During the pursuit of its digital strategy, the company has overhauled its IT infrastructure, doing away with its on-premise setup and paving the way for the company to move to the Google Cloud Platform.

Fernandes said the company was courted “aggressively” by Amazon Web Services and Microsoft when weighing up which public cloud provider to hand over its infrastructure to, before opting to go to Google based on what he calls a “gut feeling”.

Business intelligence

In terms of what Google cloud technologies AirAsia is using, key pieces include its BigQuery data-warehousing service and its business intelligence offering, Google Data Studio.

It is also a keen user of the firm’s G-Suite online productivity tools, which Fernandes credits with helping the company maintain its long-standing tradition of operating in a transparent and collaborative way.

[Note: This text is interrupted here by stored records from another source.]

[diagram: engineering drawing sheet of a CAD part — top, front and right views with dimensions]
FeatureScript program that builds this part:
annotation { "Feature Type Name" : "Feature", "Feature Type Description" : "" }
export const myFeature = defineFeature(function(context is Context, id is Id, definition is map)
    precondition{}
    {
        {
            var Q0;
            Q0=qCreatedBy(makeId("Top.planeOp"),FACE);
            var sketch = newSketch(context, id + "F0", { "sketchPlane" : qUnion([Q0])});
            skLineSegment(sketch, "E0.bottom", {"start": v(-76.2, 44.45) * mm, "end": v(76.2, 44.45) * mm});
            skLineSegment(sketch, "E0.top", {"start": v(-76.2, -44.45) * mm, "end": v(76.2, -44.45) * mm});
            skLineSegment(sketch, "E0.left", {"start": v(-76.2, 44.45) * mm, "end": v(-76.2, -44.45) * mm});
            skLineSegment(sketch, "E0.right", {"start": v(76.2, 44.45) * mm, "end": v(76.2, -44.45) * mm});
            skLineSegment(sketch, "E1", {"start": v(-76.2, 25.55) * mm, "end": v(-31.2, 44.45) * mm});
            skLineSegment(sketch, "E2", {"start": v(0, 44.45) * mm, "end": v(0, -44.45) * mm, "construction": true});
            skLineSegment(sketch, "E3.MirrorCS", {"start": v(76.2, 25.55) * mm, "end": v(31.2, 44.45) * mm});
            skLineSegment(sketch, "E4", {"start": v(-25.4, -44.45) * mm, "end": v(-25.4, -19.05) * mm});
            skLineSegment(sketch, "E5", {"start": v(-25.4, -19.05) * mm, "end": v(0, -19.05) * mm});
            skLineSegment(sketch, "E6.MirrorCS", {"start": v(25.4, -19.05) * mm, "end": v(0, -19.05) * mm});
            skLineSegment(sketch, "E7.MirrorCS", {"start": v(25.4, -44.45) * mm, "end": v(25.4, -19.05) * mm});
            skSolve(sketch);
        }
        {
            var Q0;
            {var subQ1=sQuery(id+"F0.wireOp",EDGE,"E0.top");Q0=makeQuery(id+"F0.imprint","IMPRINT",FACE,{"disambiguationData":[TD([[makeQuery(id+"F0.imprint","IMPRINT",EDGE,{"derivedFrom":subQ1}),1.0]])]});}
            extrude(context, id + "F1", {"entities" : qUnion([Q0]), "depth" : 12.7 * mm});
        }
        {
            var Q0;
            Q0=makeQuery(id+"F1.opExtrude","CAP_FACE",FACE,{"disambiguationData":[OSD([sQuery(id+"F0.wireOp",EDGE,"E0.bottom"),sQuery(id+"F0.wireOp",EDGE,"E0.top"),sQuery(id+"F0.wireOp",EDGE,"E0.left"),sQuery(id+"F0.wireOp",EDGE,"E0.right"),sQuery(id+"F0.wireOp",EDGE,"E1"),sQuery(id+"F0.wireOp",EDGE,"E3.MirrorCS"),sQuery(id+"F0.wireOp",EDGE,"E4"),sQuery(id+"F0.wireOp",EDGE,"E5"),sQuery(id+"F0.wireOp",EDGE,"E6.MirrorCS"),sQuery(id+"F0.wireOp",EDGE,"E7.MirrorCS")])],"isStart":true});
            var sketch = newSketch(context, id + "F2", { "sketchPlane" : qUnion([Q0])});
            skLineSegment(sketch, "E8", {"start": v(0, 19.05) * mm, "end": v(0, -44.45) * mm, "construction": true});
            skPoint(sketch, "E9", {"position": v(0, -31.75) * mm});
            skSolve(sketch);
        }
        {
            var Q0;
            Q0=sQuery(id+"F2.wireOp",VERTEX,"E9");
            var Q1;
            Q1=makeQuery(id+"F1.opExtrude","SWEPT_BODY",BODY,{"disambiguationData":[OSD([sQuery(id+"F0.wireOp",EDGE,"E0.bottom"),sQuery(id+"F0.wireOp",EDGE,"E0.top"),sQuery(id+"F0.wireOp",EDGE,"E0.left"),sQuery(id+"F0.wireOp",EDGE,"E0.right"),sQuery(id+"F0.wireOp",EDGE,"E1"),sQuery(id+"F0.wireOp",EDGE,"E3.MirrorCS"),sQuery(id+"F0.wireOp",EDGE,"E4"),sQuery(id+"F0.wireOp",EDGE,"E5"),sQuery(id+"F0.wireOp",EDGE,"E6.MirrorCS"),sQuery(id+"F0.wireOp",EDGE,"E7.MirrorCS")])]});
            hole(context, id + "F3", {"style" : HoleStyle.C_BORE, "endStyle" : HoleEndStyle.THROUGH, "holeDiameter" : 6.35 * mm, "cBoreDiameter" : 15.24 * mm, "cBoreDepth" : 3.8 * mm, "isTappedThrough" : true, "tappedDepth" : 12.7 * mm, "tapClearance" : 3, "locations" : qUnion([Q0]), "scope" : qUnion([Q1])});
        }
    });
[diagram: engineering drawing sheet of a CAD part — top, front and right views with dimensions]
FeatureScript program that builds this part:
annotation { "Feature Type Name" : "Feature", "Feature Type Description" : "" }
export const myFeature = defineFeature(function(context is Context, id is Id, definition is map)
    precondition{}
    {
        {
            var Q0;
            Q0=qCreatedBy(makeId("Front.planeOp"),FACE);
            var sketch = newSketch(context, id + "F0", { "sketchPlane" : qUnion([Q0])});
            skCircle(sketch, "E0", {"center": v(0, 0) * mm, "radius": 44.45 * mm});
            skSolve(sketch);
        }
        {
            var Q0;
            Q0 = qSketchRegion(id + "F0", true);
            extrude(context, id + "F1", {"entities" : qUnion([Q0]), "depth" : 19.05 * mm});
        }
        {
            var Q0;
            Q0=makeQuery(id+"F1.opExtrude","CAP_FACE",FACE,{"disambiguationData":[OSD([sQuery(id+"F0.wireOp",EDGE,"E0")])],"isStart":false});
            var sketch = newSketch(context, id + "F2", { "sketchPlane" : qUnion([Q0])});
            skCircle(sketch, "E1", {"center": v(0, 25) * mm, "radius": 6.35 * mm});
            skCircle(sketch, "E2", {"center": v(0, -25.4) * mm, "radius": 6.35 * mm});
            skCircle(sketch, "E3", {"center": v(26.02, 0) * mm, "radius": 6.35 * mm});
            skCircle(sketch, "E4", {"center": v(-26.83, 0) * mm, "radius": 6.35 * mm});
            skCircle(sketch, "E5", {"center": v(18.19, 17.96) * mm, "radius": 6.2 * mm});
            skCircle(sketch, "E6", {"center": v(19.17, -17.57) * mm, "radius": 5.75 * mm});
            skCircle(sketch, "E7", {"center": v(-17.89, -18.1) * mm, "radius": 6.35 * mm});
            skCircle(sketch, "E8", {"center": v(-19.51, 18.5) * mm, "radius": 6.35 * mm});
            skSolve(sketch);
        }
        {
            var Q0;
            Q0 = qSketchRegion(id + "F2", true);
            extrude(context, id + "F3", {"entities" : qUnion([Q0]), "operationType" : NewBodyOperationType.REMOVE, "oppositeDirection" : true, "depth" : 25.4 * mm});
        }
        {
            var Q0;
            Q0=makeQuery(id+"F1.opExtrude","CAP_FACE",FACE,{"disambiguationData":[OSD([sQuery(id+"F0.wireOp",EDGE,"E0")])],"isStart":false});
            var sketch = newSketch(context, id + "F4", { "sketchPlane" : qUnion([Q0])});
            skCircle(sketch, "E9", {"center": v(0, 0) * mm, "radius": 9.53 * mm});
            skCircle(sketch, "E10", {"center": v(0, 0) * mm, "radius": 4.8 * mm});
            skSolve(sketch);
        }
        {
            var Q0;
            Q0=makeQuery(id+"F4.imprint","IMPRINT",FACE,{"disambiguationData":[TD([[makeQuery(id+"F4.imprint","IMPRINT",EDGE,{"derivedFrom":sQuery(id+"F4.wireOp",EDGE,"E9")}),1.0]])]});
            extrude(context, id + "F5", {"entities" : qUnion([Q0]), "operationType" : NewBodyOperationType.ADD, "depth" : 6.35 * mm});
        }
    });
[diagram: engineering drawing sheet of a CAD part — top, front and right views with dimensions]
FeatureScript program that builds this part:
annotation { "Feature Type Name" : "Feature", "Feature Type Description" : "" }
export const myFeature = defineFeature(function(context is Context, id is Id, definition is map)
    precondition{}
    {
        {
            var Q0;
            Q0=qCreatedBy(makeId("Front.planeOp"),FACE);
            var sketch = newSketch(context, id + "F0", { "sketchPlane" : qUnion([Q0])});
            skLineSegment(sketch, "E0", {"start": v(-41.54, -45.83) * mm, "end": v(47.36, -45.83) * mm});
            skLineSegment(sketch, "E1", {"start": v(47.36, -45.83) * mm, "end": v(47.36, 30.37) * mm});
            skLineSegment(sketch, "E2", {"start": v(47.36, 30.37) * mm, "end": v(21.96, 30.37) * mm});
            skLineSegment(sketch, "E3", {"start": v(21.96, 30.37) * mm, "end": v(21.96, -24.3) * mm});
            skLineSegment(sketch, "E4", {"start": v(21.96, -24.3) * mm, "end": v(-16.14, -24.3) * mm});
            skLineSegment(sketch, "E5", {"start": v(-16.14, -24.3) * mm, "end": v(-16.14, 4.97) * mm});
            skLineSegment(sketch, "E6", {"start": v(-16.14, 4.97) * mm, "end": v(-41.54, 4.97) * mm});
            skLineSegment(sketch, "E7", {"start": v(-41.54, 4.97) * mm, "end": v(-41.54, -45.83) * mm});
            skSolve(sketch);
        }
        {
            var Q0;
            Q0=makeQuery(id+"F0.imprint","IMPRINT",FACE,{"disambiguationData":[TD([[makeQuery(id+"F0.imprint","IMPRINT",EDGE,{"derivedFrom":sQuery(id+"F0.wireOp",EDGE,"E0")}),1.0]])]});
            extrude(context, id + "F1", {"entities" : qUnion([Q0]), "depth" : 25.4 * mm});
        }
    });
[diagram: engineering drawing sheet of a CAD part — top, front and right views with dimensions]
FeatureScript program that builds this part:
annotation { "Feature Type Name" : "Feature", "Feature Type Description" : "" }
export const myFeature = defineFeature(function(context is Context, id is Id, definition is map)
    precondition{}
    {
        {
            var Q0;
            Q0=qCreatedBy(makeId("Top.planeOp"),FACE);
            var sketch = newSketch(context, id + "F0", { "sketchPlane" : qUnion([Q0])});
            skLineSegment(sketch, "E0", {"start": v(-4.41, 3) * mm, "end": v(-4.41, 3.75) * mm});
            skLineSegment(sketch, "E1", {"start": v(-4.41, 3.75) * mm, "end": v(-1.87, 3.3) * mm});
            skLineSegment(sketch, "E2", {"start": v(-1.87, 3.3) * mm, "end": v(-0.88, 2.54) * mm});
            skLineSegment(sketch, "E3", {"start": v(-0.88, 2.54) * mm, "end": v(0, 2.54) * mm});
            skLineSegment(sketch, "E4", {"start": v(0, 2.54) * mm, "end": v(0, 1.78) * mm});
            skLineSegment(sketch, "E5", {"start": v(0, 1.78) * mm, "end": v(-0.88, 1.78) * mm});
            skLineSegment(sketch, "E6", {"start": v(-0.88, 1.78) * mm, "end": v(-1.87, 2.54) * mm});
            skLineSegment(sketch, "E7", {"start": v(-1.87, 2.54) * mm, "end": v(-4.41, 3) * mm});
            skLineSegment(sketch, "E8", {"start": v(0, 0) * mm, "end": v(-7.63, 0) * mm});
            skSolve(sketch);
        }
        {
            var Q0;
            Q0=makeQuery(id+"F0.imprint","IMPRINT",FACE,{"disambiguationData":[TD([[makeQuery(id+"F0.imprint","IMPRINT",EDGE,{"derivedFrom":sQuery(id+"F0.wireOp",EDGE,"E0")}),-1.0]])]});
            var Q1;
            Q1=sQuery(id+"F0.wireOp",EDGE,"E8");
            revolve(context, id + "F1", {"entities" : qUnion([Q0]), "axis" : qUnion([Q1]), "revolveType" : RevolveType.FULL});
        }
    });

“Airlines are so compartmentalised,” he said. “Pilots don’t talk to cabin crew, engineers are in another building, and the commercial [team] are in a downtown office,  so we wanted to create an airline that was one airline and collaborative, because we saw so much wastage of cost [because] of people not talking together.”

“And I was so maniacal about it: I put everyone in one building with no doors. And now we have moved to the second phase, where Google has enabled us to collaborate so much more than we ever could before when we just had 200 people and now we have 22,000 staff.”

This commitment to openness and transparency also brings other benefits, including helping to keep staff morale up, said Fernandes.

“Collaboration is very important for an airline like ours,” he said. “We have 22,000 staff and we don’t have a single union. It’s very flat structured, it’s very transparent.”

“Anyone who has a problem can come to us directly,” said Fernandes. “Everyone can see everything. If you have all these invisible walls, and a pilot, for example, feels like there is no point talking to me, than they’re not going to.”